Goal of the exercise » Reproduce word for word the part of the Phi-4-Multimodal-DPO model card below, starting with "SEAME-SGE: SEAME dev" and going on through "(repeated 250+ times)".

Extract »
%%

Phi-4-Multimodal-DPO

Fine-tuned version of microsoft/Phi-4-multimodal-instruct using Direct Preference Optimization (DPO) for improved code-switching speech recognition.

Evaluation Results (MER - Mixed Error Rate, lower is better)

Benchmark	Baseline	This Model	Improvement
SEAME-SGE	0.6997	0.6109	-12.7%
SEAME-MAN	0.5197	0.4663	-10.3%
EMILIA	0.7098	0.0738	-89.6%
CS-Dialogue	0.4961	0.1065	-78.5%

Benchmark Descriptions

SEAME-SGE: SEAME dev set (Singapore English focused) - 3,222 samples (AudioLLMs/seame_dev_sge)
SEAME-MAN: SEAME dev set (Mandarin focused) - 2,610 samples (AudioLLMs/seame_dev_man)
EMILIA: Synthetic code-switching evaluation set (1,000 samples)
CS-Dialogue: Code-switching dialogue evaluation set (359 samples)

Examples

Below are examples showing improvements from baseline to DPO-trained model:

Example 1: Hallucination Fixed (Valentine's Day)

	Transcription
Ground Truth	(呃) 我们二月多有 valentine's day
Baseline	ah moment ah month ah month ah month ah month... (repeated 250+ times)
This Model	So a moment 二月多有 Valentine's Day。
MER	56.89 → 0.33

Example 2: English Terms Preserved (Christmas Party)

	Transcription
Ground Truth	(嗯) 那个 christmas party christmas party 是几点
Baseline	嗯那个克拉斯马斯巴迪克拉斯马斯巴迪是几点 (transliterated to Chinese)
This Model	嗯，那个 Christmas buddy Christmas buddy 是几点？
MER	1.40 → 0.20

Example 3: Code-Switching Preserved (Caller ID)

	Transcription
Ground Truth	还有 caller id 对 then
Baseline	Uh, yeah. (lost Chinese content)
This Model	还有 caller ID 对。 Then。
MER	1.00 → 0.00

Example 4: Mixed Language Preserved (Heels)

	Transcription
Ground Truth	for 女人 (er) heels 就是最损害你的脚损伤你的脚
Baseline	for 女人，呃。 he just is the most harm to your feet, harm to your feet. (Chinese translated to English)
This Model	For 女人，呃， heel 就是最损害你的脚，损伤你的脚。
MER	0.83 → 0.11

Example 5: Complex Code-Switching Preserved (Disclaimer)

%%

Given information »
%%

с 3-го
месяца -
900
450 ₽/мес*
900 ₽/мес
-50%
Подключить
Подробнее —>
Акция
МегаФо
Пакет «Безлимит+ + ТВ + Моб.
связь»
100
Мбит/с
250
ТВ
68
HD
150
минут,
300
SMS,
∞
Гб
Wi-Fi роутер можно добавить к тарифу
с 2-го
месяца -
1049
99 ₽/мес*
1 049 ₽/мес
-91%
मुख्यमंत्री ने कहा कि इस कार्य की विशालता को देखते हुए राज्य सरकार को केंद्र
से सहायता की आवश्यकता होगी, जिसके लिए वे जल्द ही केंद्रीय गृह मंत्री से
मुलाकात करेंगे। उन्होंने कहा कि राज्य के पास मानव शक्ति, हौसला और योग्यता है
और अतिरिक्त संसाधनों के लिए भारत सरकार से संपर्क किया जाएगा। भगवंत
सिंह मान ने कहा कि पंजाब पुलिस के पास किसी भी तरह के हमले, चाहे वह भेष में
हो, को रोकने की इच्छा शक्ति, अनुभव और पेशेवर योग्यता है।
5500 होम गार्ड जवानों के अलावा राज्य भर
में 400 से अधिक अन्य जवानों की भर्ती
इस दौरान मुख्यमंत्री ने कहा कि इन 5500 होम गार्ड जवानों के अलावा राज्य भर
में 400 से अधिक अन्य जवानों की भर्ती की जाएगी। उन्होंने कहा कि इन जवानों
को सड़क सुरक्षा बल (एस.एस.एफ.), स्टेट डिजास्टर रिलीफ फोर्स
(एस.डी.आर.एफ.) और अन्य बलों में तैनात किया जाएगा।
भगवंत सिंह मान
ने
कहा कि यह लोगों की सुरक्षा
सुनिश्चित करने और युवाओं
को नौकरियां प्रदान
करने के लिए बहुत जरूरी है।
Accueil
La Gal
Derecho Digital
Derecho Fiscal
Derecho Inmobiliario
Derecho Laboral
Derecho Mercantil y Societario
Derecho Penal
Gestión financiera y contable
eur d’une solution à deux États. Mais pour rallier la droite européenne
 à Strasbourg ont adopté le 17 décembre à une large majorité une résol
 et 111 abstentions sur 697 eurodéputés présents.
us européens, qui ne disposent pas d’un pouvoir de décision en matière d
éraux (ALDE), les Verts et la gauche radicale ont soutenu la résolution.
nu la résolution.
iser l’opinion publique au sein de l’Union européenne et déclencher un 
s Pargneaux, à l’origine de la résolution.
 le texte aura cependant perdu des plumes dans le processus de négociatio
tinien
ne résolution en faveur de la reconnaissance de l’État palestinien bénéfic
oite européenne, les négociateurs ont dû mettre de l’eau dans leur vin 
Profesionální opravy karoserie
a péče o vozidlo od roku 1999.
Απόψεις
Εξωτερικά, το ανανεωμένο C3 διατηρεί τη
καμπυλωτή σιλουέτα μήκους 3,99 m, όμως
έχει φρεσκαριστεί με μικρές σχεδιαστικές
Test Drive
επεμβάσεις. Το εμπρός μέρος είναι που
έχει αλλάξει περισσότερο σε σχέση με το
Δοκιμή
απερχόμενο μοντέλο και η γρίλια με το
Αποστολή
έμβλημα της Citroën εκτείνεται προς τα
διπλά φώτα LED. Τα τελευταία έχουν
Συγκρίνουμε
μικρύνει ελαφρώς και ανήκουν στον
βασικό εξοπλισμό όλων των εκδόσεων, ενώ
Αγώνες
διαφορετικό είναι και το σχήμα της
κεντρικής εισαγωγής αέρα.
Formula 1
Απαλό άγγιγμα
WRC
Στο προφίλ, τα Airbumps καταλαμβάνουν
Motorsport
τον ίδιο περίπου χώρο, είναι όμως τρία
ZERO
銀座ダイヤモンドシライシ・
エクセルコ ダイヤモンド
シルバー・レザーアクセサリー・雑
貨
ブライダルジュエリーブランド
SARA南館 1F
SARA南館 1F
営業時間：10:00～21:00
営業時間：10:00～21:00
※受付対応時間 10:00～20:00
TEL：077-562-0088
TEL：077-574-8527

%%

Solution »
SEAME-SGE: SEAME dev set (Singapore English focused) - 3,222 samples (AudioLLMs/seame_dev_sge)
SEAME-MAN: SEAME dev set (Mandarin focused) - 2,610 samples (AudioLLMs/seame_dev_man)
EMILIA: Synthetic code-switching evaluation set (1,000 samples)
CS-Dialogue: Code-switching dialogue evaluation set (359 samples)

Examples

Below are examples showing improvements from baseline to DPO-trained model:

Example 1: Hallucination Fixed (Valentine's Day)

	Transcription
Ground Truth	(呃) 我们二月多有 valentine's day
Baseline	ah moment ah month ah month ah month ah month... (repeated 250+ times)